== TEXT EXTRACT ==
## Start

In this build-heavy case study you will write a tiny randomized algorithm — for MAX-CUT, the problem of splitting a network's nodes into two groups so as to cut as many edges as possible — and then do something that feels like magic the first time you see it: you will prove a performance guarantee about the algorithm using nothing but linearity of expectation, and you will use the probabilistic method to prove that a good cut always exists. The algorithm itself is almost embarrassingly simple (flip a coin for each node), yet linearity proves it cuts at least half the edges on average, and the expectation form of the probabilistic method turns that average into a guarantee of existence. You will build the solver, build a Monte-Carlo harness to measure its performance, and watch the measured numbers converge to the proven expectation — theme four, in code you wrote.

MAX-CUT is not a toy: it is the canonical example of an NP-hard problem with a clean randomized approximation, it models "split this social network into two camps to maximize cross-camp tension" (or minimize within-camp conflict), and the random-coloring argument here is the same argument as the two-coloring theorem in §20.6. Building the solver makes that abstract proof concrete.

Skills applied

Modeling a graph cut as a random variable on the sample space of random vertex colorings (§20.1, §20.3).
Defining edge indicators and using linearity of expectation to compute the expected cut size (§20.4).
Applying the expectation form of the probabilistic method to prove a good cut exists (§20.6).
Building a Monte-Carlo harness with the Toolkit's simulate/expected_value and confirming the derivation empirically (§20.6, Project Checkpoint).
Distinguishing what the simulation checks from what the proof settles (theme four).

Background

The problem

You are given an undirected graph $G = (V, E)$ — think of it as a social network, with vertices for people and an edge between any two people who interact. A cut is a way of partitioning the vertices into two sets, $A$ and $B$ (color each vertex red or blue). The size of the cut is the number of crossing edges: edges with one endpoint in $A$ and the other in $B$. The MAX-CUT problem asks for the partition that makes the cut as large as possible.

# A small graph as an adjacency set. Vertices 0..4; edges are unordered pairs.
edges = [(0, 1), (0, 2), (1, 2), (1, 3), (2, 3), (3, 4)]
#   0 --- 1
#   | \   | \
#   |  \  |  4
#   2 --- 3

Finding the exact maximum cut is NP-hard — for a large graph, no known algorithm finds the optimum efficiently. But there is a startlingly simple randomized algorithm with a provable guarantee, and proving that guarantee is a pure application of this chapter.

## End

== INFORMATION SUPPLIED ==

## Start

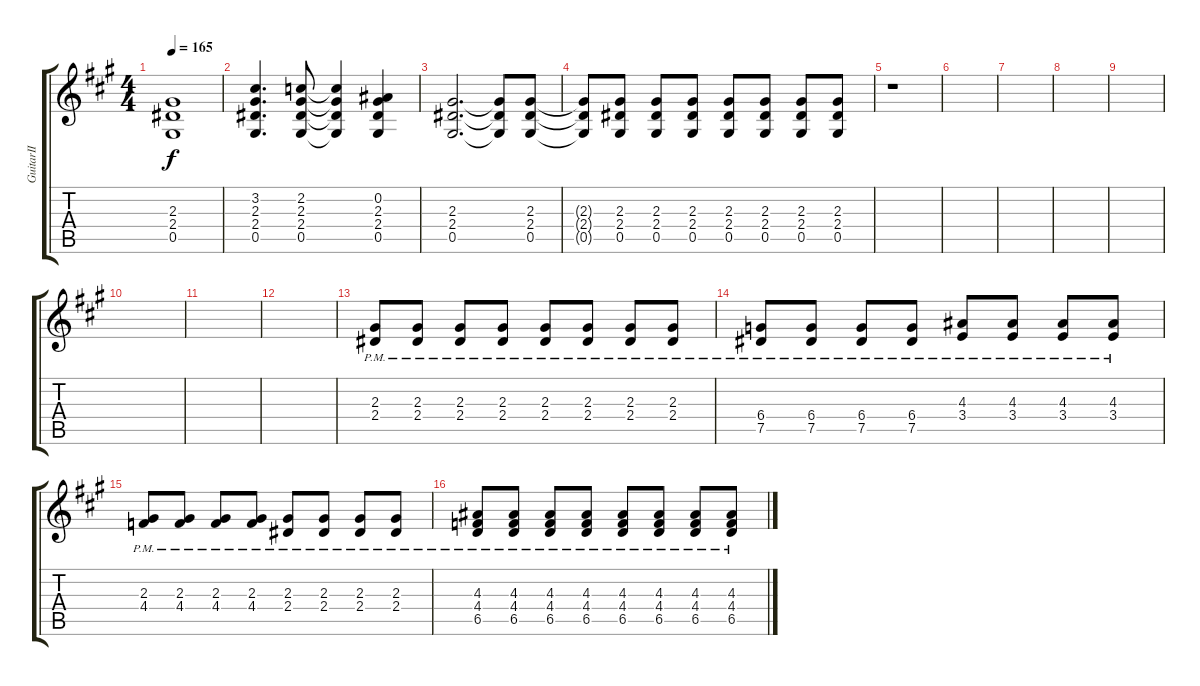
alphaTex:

\track ("GuitarⅡ" "GuitarⅡ") {instrument electricguitarmuted}
\staff {score tabs}
\tuning (Eb4 Bb3 Gb3 Db3 Ab2 Eb2) {hide}
\ts (4 4)
\tempo 165
\clef g2
\ks a
(2.3 2.4 0.5).1{dy f} |
(3.2 2.3 2.4 0.5).4{d} (2.2 2.3 2.4 0.5).8 (2.2{t} 2.3{t} 2.4{t} 0.5{t}).4 (0.2 2.3 2.4 0.5).4 |
(2.3 2.4 0.5).2{d} (2.3{t} 2.4{t} 0.5{t}).8 (2.3 2.4 0.5).8 |
(2.3{t} 2.4{t} 0.5{t}).8 (2.3 2.4 0.5).8 (2.3 2.4 0.5).8 (2.3 2.4 0.5).8 (2.3 2.4 0.5).8 (2.3 2.4 0.5).8 (2.3 2.4 0.5).8 (2.3 2.4 0.5).8 |
r.1 |
|
|
|
|
|
|
|
(2.3{pm} 2.4{pm}).8 (2.3{pm} 2.4{pm}).8 (2.3{pm} 2.4{pm}).8 (2.3{pm} 2.4{pm}).8 (2.3{pm} 2.4{pm}).8 (2.3{pm} 2.4{pm}).8 (2.3{pm} 2.4{pm}).8 (2.3{pm} 2.4{pm}).8 |
(6.4{pm} 7.5{pm}).8 (6.4{pm} 7.5{pm}).8 (6.4{pm} 7.5{pm}).8 (6.4{pm} 7.5{pm}).8 (4.3{pm} 3.4{pm}).8 (4.3{pm} 3.4{pm}).8 (4.3{pm} 3.4{pm}).8 (4.3{pm} 3.4{pm}).8 |
(2.3{pm} 4.4{pm}).8 (2.3{pm} 4.4{pm}).8 (2.3{pm} 4.4{pm}).8 (2.3{pm} 4.4{pm}).8 (2.3{pm} 2.4{pm}).8 (2.3{pm} 2.4{pm}).8 (2.3{pm} 2.4{pm}).8 (2.3{pm} 2.4{pm}).8 |
(4.3{pm} 4.4{pm} 6.5{pm}).8 (4.3{pm} 4.4{pm} 6.5{pm}).8 (4.3{pm} 4.4{pm} 6.5{pm}).8 (4.3{pm} 4.4{pm} 6.5{pm}).8 (4.3{pm} 4.4{pm} 6.5{pm}).8 (4.3{pm} 4.4{pm} 6.5{pm}).8 (4.3{pm} 4.4{pm} 6.5{pm}).8 (4.3{pm} 4.4{pm} 6.5{pm}).8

## End

Write out the MAX-CUT case study word for word, everything from "Modeling a graph" down to "cut exists (§20.6).". The entries come from a different source than the MAX-CUT case study.

== OUTPUT OF THE TASK ==
Modeling a graph cut as a random variable on the sample space of random vertex colorings (§20.1, §20.3).
Defining edge indicators and using linearity of expectation to compute the expected cut size (§20.4).
Applying the expectation form of the probabilistic method to prove a good cut exists (§20.6).